Kabar baiknya, dia masih diterima bekerja mencari kayu-kayu kering untuk bekal tungku dapur rumah Aing tetap menyala. Di pekarangannya sudah menumpuk kayu bakar yang sudah dicarinya selama seminggu. Wondo bolak-balik berlari-lari kecil memanggul kayu bakar di bahunya dari pekarangan menuju dapur.

Sempat Wondo berpikir untuk berdagang sate kikil saja meneruskan Dege, ayah angkatnya. Namun Dege berharap anak angkatnya itu berprofesi lebih tinggi darinya. Apa profesi yang lebih tinggi dari berjualan sate kikil pikulan berkeliling?

Wondo lalu memutuskan untuk berjualan sate ayam ala racikan Wondo tidak berkeliling. Satu bagian pekarangan rumah Dege-Aing digunakannya sebagai warung sate ayamnya itu sedang di sisi lainnya tumpukan kayu-kayu bakar siap untuk dibawa ke dapur rumah bila Aing menyuruhnya.
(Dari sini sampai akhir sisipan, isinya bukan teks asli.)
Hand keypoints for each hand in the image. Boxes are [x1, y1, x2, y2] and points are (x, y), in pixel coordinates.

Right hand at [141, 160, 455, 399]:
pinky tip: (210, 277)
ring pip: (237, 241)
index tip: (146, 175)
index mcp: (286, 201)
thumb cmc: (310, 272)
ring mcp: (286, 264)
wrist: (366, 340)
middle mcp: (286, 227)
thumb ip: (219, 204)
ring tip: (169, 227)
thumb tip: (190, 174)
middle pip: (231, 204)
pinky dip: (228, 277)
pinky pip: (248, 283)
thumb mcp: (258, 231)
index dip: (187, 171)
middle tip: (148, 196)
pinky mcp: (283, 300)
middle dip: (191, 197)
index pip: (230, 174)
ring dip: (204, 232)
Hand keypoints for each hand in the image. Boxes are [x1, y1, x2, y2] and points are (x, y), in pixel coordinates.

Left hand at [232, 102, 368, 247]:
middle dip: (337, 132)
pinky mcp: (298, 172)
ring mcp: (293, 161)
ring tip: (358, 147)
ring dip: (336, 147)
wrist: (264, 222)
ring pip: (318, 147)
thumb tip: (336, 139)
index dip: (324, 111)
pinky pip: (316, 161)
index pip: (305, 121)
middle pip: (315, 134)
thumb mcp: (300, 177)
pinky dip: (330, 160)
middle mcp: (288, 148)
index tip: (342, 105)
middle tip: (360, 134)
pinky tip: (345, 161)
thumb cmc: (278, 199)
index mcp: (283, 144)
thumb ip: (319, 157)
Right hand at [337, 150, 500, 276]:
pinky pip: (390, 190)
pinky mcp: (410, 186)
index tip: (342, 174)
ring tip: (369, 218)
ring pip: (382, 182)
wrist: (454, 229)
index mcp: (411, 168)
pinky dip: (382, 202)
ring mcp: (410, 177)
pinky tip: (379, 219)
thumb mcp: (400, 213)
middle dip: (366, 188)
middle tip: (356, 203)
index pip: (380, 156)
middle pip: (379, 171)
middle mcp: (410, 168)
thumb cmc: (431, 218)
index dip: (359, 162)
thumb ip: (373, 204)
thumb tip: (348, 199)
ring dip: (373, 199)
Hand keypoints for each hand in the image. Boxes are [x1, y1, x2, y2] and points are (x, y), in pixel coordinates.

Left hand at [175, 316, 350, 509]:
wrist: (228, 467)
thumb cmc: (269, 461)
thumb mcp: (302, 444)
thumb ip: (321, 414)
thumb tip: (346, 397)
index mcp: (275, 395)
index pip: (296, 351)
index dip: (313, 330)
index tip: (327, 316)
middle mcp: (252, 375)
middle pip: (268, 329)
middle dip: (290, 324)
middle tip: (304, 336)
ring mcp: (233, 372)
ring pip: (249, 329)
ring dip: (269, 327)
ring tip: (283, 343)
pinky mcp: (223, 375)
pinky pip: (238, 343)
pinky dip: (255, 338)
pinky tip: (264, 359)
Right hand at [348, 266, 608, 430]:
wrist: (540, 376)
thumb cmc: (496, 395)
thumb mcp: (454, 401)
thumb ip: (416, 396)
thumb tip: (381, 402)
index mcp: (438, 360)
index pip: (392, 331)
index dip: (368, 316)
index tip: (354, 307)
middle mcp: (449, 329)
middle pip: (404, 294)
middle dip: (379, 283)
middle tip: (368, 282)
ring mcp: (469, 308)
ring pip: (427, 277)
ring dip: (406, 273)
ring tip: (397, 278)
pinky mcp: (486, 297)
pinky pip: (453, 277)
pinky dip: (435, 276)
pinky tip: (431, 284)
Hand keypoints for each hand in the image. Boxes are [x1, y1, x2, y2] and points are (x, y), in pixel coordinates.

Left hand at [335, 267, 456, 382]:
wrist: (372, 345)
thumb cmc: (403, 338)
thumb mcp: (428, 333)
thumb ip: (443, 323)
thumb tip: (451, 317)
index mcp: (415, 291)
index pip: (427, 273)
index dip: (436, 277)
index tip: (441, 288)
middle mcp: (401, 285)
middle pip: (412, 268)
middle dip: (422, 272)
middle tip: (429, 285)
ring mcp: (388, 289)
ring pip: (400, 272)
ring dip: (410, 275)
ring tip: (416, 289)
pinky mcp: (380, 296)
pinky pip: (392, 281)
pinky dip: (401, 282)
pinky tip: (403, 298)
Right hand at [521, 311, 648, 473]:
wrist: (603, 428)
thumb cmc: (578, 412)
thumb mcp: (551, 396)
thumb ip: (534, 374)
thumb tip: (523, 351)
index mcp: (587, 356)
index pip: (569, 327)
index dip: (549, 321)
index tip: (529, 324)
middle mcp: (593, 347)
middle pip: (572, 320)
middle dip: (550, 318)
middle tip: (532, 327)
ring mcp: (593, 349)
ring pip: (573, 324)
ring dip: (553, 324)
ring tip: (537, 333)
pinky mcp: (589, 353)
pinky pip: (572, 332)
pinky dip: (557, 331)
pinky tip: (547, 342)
Dan sebagai modal awal untuk usaha warung sate ayamnya itu, Dege dan Aing merelakan ayam-ayam peliharaan di belakang rumahnya dijadikan sate dan tumpukan kayu-kayu bakar dijual untuk Wondo membeli bakaran sate, kipas sate dan barang lainnya yang dibutuhkan untuk memperlancar usaha warung sate ayamnya.

Dengan tiga kemampuan ‘menulis, membaca dan berhitung’ itu sudah membuat Warung Sate Mas Wondo (Rungsatmaswo) patut diperhitungkan. Wondo Ingusan tidak ingusan lagi berkat Rungsatmaswo yang perlahan mulai tenar di seantero dusunnya.

Syahdan Rungsatmaswo berkembang pesat. Anehnya, kelambanan gerak tubuhnya bak lenyap disapu angin. Kini gerak kedua tangannya menjadi sat-set sejak Rungsatmaswo berkembang pesat. Dengan giat, Wondo melayani pesanan pelanggan. Antrenya pelanggan membuat Aing meninggalkan meniup-niup bara tungku dapurnya untuk membantu Wondo. Satu per satu pesanan terlayani dan uang pun terkumpul di laci kasir Rungsatmaswo. Ternyata yang dimaksudkan Dege dengan berprofesi lebih tinggi itu adalah berpatokan dari omzet. Varises di betis Dege plus omzet sate kikil pikulannya tidak sebanding dengan omzet Rungsatmaswo plus Aing.

Maka berjalanlah Rungsatmaswo mengikuti ritme waktu yang ajek.

Pada detak-detik waktu dan suasana yang diliputi oleh beragam puisi cinta ketika mata pelanggan bertemu mata pemilik Rungsatmaswo sehingga hati keduanya berdebar,

“Ini sate ayamnya, pedas bonus irisan lebih bawang merah,” kata-kata Wondo tidak terbata-bata.

“Ini uangnya, Mas ... ....” Tangan perempuan itu menjemba.

“Wondo!” seru pemilik Rungsatmaswo menerima telapak tangan perempuan berbola mata bulat berbinar itu.

“Tulkiyem. Orang-orang sering memanggil saya Tulki ketimbang Iyem.”